Dalam kunjungan tersebut, Dody juga menyampaikan sejumlah rencana strategis, di antaranya pembangunan fly over di kawasan Mangli pada 2026, pelebaran dan perbaikan Jalan Nasional dari arah Tanggul menuju pusat Kota Jember, serta renovasi Pasar Tanjung," katanya.
Selanjutnya Ia juga meninjau jembatan di Pakusari yang ambruk akibat banjir. Dody meminta agar desain akses jalan menuju jembatan dibuat lebih landai agar memudahkan warga, terutama saat musim hujan," ungkapnya.
Sementara itu, Bupati Muhammad Fawait menyatakan bahwa kunjungan Menteri PU menjadi dorongan besar bagi percepatan pembangunan infrastruktur di Jember.dimana
Baca Juga: Hujan Deras, 5 Kecamatan di Probolinggo Terendam Banjir
Menurut Bupati Jember,, saat awal menjabat, sejumlah infrastruktur strategis belum berfungsi optimal. Kini, Bandara Notohadinegoro telah kembali beroperasi, namun persoalan akses jalan dan kemacetan masih menjadi tantangan, khususnya di kawasan Rambipuji dan Mangli.
“Kami berharap akses masuk Jember bisa lebih lebar dan representatif. Fly over Mangli menjadi solusi utama untuk mengurai kemacetan,” ungkap Bupati Jember.
Ia menambahkan, pembangunan fly over di Mangli ditargetkan terealisasi pada 2026 sebagai langkah konkret mengatasi kepadatan arus lalu lintas yang kerap menghambat mobilitas warga," jelasnya.
Sepanjang Desember 2025 hingga awal 2026, Jember dua kali dilanda banjir.
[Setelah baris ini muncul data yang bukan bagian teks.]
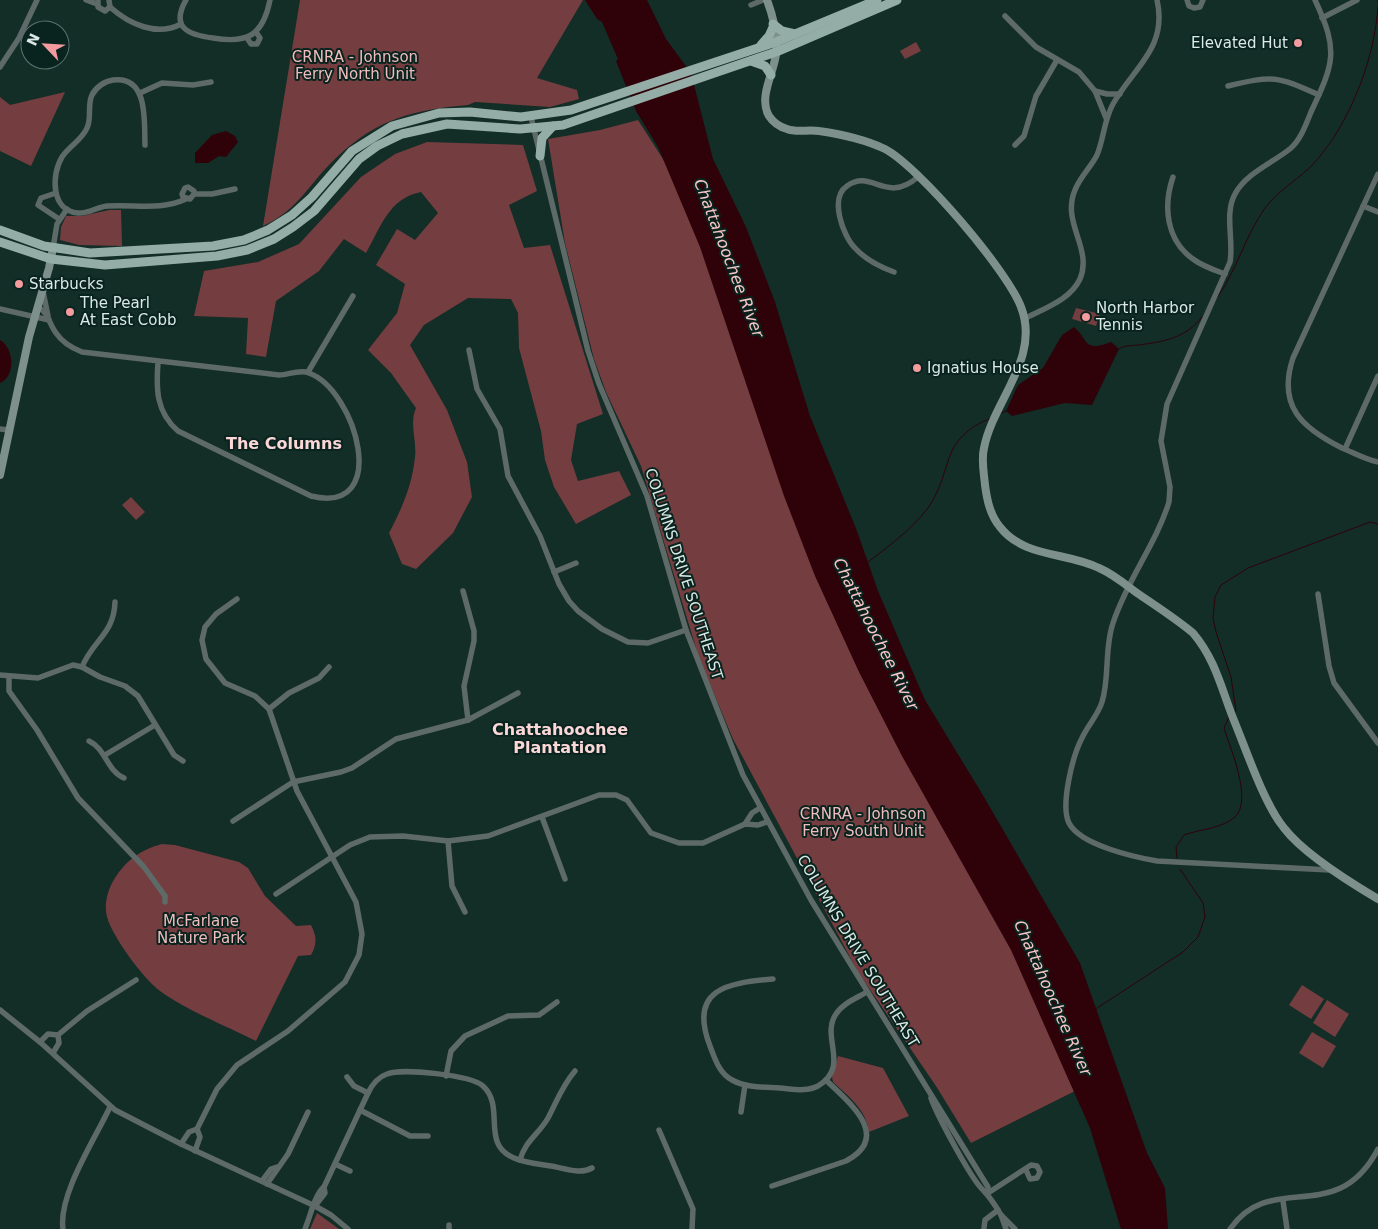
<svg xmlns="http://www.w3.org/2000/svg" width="1378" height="1229" viewBox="0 0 1378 1229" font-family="'DejaVu Sans',sans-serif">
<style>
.green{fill:#743d40}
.water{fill:#2f0209}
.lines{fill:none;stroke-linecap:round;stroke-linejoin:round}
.stream{stroke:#2f0209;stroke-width:1}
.street{stroke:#5e6a67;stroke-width:5.5}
.secondary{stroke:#7d908b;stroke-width:8}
.primary{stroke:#94ada6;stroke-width:9}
.poi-dot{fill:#f49b9f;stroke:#09231e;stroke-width:2}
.labels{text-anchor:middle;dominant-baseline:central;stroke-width:4;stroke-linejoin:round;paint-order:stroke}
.poi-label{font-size:15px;fill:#dae9e5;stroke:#09231e;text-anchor:start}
.park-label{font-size:15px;fill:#f1bcbd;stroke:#09231e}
.street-label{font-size:15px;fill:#dae9e5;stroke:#09231e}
.water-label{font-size:16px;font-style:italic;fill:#fac5c6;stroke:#09231e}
.neighbourhood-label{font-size:16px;font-weight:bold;fill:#fbd7d8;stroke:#09231e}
</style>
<rect width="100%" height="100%" fill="#132d27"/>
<g class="green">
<path d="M300 0H583L537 78 577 90 579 99 550 107 475 102 468 105C413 110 378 118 336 158 309 183 300 209 263 226Z"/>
<polygon points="916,42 921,51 905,59 900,51"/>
<polygon points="65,92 31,166 0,151 0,97 10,105"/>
<polygon points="638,120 679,184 957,832 1077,1090 971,1143 936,1086 858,972 733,739 699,658 641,466 606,392 594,359 565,243 548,139 600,130"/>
<path d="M427 142 523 145 537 191 509 205 524 248 550 245 603 414 577 424 571 460 578 481 619 471 631 495 576 524 554 487 545 460 541 431 519 348 518 313 511 299 468 298 424 325 410 345 447 410 467 462 472 497 453 533 416 569 402 564 389 533C402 508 412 486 415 457 417 440 409 424 416 408L391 373 368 350 397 313 405 284 376 265 397 229 415 240 438 213 421 192C389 198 381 227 366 253L344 239 319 271 276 301 266 357 246 354 248 318 194 316 204 271 258 262 299 244 361 177 395 154Z"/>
<polygon points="109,210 121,210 122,246 79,245 60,240 61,227 66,216 82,216"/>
<polygon points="1076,308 1100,314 1096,326 1072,319"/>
<polygon points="131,497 145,512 136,520 122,505"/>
<path d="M162 844 175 845 239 862 248 868 265 896 296 926 311 925C317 937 317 944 311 955L298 956 256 1041C228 1027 184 1009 160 991 143 978 113 938 107 917 104 906 107 893 112 883 124 862 139 850 162 844Z"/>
<polygon points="1302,985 1324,999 1311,1019 1289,1005"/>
<polygon points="1327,1000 1349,1014 1335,1037 1313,1023"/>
<polygon points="1312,1032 1336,1046 1323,1068 1299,1053"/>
<path d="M838 1056 883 1068 909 1116 869 1132C866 1109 849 1097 833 1082L832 1077Z"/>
<polygon points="317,1213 339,1229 310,1229"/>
</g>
<g class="water">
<polygon points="585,0 647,0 666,39 691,73 713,159 746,227 775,302 810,416 857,531 878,591 915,677 925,700 984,797 1080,963 1147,1153 1165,1188 1168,1229 1121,1229 1090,1128 1011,950 902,756 859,672 815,576 784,496 700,247 658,147 636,111 616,61 618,59 602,22 597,19"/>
<polygon points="226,131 235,136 238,142 226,157 219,156 208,163 195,163 195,153 212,135"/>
<path d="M1074 327C1089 339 1082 353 1111 342L1119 349 1092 405 1065 403 1012 416 1006 411 1018 385 1043 368 1062 335Z"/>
<path d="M0 340C14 348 16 376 0 383Z"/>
</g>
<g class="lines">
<g class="stream">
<polyline points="1378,0 1378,3"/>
<path d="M1217 298C1237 270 1245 236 1265 208 1279 189 1300 179 1315 162 1350 123 1375 58 1378 6"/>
<path d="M1119 349C1124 345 1131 346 1138 345 1163 342 1186 338 1202 317"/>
<polyline points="1001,413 1006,411"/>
<path d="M868 562C889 546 912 529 928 508 955 468 938 440 991 418"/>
<polyline points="1234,713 1236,711 1231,677 1216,632 1213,618 1215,597 1221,585 1248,568 1370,522 1378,524"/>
<path d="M1177 858 1176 847 1184 835C1200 829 1221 829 1235 817 1253 800 1230 748 1224 728L1229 717"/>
<polyline points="1094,1010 1183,952 1198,937 1205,917 1203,903 1180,869"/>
</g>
<g class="street">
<polyline points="86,0 97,4"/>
<polyline points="98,0 98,7 105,11 110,7 109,0"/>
<path d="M186 0C170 28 189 35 213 38 248 44 263 35 270 0"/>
<polyline points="1187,0 1189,6 1194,8 1200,7 1203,0"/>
<path d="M1315 0C1339 51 1334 63 1311 112 1306 124 1301 139 1291 148 1273 163 1246 173 1235 194 1224 214 1234 240 1230 262L1167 404 1161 441 1170 487 1169 502C1156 544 1127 580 1113 623 1104 649 1110 676 1102 702 1098 715 1088 725 1082 738 1073 755 1060 805 1069 823 1080 845 1134 857 1157 861L1330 870"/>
<polyline points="751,5 763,0"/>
<path d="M110 7C129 24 157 37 181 24"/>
<polyline points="1005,16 1036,47 1079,72 1095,91 1107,94 1120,94"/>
<polyline points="1322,18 1357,0"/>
<polyline points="247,38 251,44 257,44 260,38 256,32"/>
<polyline points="0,67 19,38 37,0"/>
<path d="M1228 86C1274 75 1276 76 1319 95"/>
<polyline points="1095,91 1106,118"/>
<polyline points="140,93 162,83 193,85 211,82"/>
<polyline points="531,117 588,351 599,384 647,496 686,630 743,775 811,900 988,1187 988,1193"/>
<path d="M145 145C144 123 149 75 113 80 105 81 96 87 92 95 87 105 92 118 87 128 82 140 69 146 62 157 51 175 51 211 78 213 88 214 97 207 107 206 135 204 160 211 186 199"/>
<polyline points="1015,145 1024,136 1036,96 1057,60"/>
<path d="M1378 174 1293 358C1277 406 1302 428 1342 448 1354 453 1366 460 1378 462"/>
<path d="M1173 177C1163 206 1166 240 1193 259 1202 266 1214 270 1225 274"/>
<polyline points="56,193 41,198 38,205 59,219"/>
<polyline points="194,194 194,191 188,187 185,188 182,194 183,197 190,199 194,194 212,194 235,189"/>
<polyline points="1363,206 1378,212"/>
<polyline points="53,248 57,224 67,209"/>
<path d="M894 272C880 267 865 259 855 248 843 236 829 198 847 186 872 168 885 205 918 177"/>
<polyline points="43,291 48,316"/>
<path d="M37 307C48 311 49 324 56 333 62 342 72 348 82 352L279 375C288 375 300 369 309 373 356 390 392 516 311 496L178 431C156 412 156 389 158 362"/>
<polyline points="0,309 49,320"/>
<path d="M1026 318C1045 308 1070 300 1080 279 1093 248 1061 223 1075 190 1080 177 1091 167 1097 155 1104 138 1104 120 1113 104 1133 68 1168 48 1157 0"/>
<polyline points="469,350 477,389 500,429 508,476 540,536 559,584 569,601 578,611 602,629 628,642 648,643 686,630"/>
<polyline points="308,372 353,296"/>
<polyline points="0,429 9,430"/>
<polyline points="1345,449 1378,376"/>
<polyline points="554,572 576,563"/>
<polyline points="463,591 474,631 474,641 464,686 468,720"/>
<polyline points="1318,594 1329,666 1334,683 1378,743"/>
<path d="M82 667C93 640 114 634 115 602"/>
<polyline points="0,675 38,678 73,665 82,667 100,677 125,686 138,696 174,755 183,761"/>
<polyline points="9,676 9,691 37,730 78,798 144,867 165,896 165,902"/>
<polyline points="269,709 289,693 319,678 329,667"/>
<path d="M89 741C106 749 107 771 124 778"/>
<polyline points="105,755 155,725"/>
<polyline points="542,817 565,879"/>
<polyline points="233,821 293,782 341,772 352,768 396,739 468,720 518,693"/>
<polyline points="745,824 752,813 760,808"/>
<polyline points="448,841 452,886 465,912"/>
<polyline points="276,894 350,845 370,837 403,836 448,841 488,836 599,795 616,795 627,800 651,833 679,843 703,843 745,824 758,825 767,822"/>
<path d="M773 979C727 983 688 989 710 1046 715 1059 719 1073 732 1080 746 1088 765 1087 780 1088 793 1089 807 1092 818 1086 851 1066 820 1037 836 1014 843 1003 857 998 867 992"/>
<polyline points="0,1010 40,1042 115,1110 181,1144 315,1206 331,1215 348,1229"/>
<polyline points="58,1035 87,1011 136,980"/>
<polyline points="40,1042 48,1034 58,1035"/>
<polyline points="53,1053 59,1043 58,1035"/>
<polyline points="446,1076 451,1051 465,1036 508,1016 539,1015 557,1002"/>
<polyline points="347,1077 354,1086 368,1093"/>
<path d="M931 1098C937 1115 971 1179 983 1190 991 1198 995 1205 1001 1215"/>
<polyline points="360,1110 410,1136 428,1136"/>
<polyline points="741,1112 745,1085"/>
<polyline points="659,1130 693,1209 692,1229"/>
<polyline points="181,1144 189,1132 197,1129 217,1089 237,1065 288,1031 345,982 359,955 362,934 356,902 297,791 269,709 255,696 225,683 206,659 202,640 205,627 216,614 237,599"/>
<polyline points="195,1151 200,1137 197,1129"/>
<path d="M520 1160C525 1141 539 1134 548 1118 557 1101 562 1086 575 1071"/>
<polyline points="335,1164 350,1171"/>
<polyline points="262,1181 271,1169 277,1167"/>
<polyline points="267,1184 288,1154 308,1112"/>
<path d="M772 1186 846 1161C893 1136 848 1102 826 1080"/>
<polyline points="988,1193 1031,1165 1037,1166 1040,1172 1037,1178 1030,1179 1026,1170"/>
<polyline points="1283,1201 1287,1229"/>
<polyline points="315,1206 325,1193 324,1187"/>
<polyline points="984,1228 985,1220 998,1210"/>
<path d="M63 1229C58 1195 95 1139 110 1107"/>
<path d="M305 1229C310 1217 315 1194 324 1187L368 1093C372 1085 378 1077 387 1074 402 1068 471 1075 483 1086 506 1107 480 1144 514 1158 525 1163 539 1164 551 1166 564 1168 580 1175 592 1168"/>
<polyline points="449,1229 449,1225"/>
<polyline points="1006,1229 1001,1215 1015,1229"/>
<path d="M1230 1229C1272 1169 1336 1229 1378 1149"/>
</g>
<g class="secondary">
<path d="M767 0C773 16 778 37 776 54 774 73 758 97 769 116 773 122 780 127 787 129 797 133 808 129 819 131 840 134 866 140 885 149 919 167 1007 270 1021 307 1041 358 993 401 984 448 981 460 984 473 985 485 987 500 990 515 1000 527 1024 558 1067 552 1099 568 1113 574 1125 584 1137 593 1156 606 1175 618 1193 633 1215 659 1221 687 1233 718 1246 749 1264 804 1284 828 1303 853 1351 883 1378 899"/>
<polyline points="0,475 29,337 49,268 53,248"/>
</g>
<g class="primary">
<polyline points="773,24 782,31 795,34"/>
<polyline points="761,45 769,36 774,25"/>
<polyline points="751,61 765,66 771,75"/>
<polyline points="540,156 542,138 553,126"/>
<polyline points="0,230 44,246 90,253 213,246 244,240 268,230 292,215 312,197 352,151 392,126 439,113 470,112 521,117 571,110 776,42 877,0"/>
<polyline points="0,242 51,259 105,265 217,256 247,250 274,239 293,227 314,211 359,159 377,146 402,134 447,124 520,129 563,125 776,52 897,0"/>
</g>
</g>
<g class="poi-dot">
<circle cx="1298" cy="43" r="5"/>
<circle cx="19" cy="284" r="5"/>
<circle cx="70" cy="312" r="5"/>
<circle cx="1086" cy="317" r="5"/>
<circle cx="917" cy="368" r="5"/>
</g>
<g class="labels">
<g class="poi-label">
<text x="1288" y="43" text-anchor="end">Elevated Hut</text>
<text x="29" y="284">Starbucks</text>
<text x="80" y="303">The Pearl<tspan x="80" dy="17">At East Cobb</tspan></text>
<text x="1096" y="308">North Harbor<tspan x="1096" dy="17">Tennis</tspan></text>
<text x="927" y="368">Ignatius House</text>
</g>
<g class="park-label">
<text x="355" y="57">CRNRA - Johnson<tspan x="355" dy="17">Ferry North Unit</tspan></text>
<text x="863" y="814">CRNRA - Johnson<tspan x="863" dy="17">Ferry South Unit</tspan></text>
<text x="201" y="921">McFarlane<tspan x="201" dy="17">Nature Park</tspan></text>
</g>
<g class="street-label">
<text transform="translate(684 574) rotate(72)">COLUMNS DRIVE SOUTHEAST</text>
<text transform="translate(858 951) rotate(59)">COLUMNS DRIVE SOUTHEAST</text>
</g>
<g class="water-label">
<text transform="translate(729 258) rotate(69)">Chattahoochee River</text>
<text transform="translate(876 634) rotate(63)">Chattahoochee River</text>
<text transform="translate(1053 998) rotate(66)">Chattahoochee River</text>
</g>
<g class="neighbourhood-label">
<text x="284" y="443">The Columns</text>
<text x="560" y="729">Chattahoochee<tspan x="560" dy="18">Plantation</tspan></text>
</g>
</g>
<g transform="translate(45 45) rotate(295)"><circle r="24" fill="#09231e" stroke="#5d726e"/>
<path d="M0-4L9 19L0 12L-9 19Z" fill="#f49b9f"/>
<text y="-8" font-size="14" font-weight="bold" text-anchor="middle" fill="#dae9e5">N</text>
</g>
</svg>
Bencana tersebut menyebabkan satu korban jiwa di Kecamatan Panti serta merusak sejumlah infrastruktur penting seperti jembatan, bendungan, dan jaringan irigasi," katanya.
Sementara Kepala Desa Pakusari, Misjo, saat di wawancarai oleh sejumlah awak media menjelaskan bahwa jembatan yang ambruk merupakan akses vital penghubung Desa Jatian dan Desa Subo, dimana Jembatan tersebut menjadi jalur utama bagi pekerja, petani, buruh gudang, hingga pelajar.
“Biasanya warga hanya menempuh jarak sekitar satu kilometer. Sekarang harus memutar sejauh 4 sampai 5 kilometer,” ungkapnya.
Jembatan tersebut dibangun secara swadaya oleh masyarakat. Dengan rusaknya akses tersebut, roda perekonomian warga ikut terdampak. Pemerintah desa berharap Kementerian PU dapat segera membangun kembali jembatan agar aktivitas ekonomi dan pendidikan warga kembali normal," terangnya.
Kunjungan Menteri PU dan Bupati Jember diharapkan menjadi titik awal percepatan pemulihan infrastruktur sekaligus penguatan sistem mitigasi bencana agar kejadian serupa tidak kembali menimbulkan dampak besar bagi masyarakat," tutup Misjo.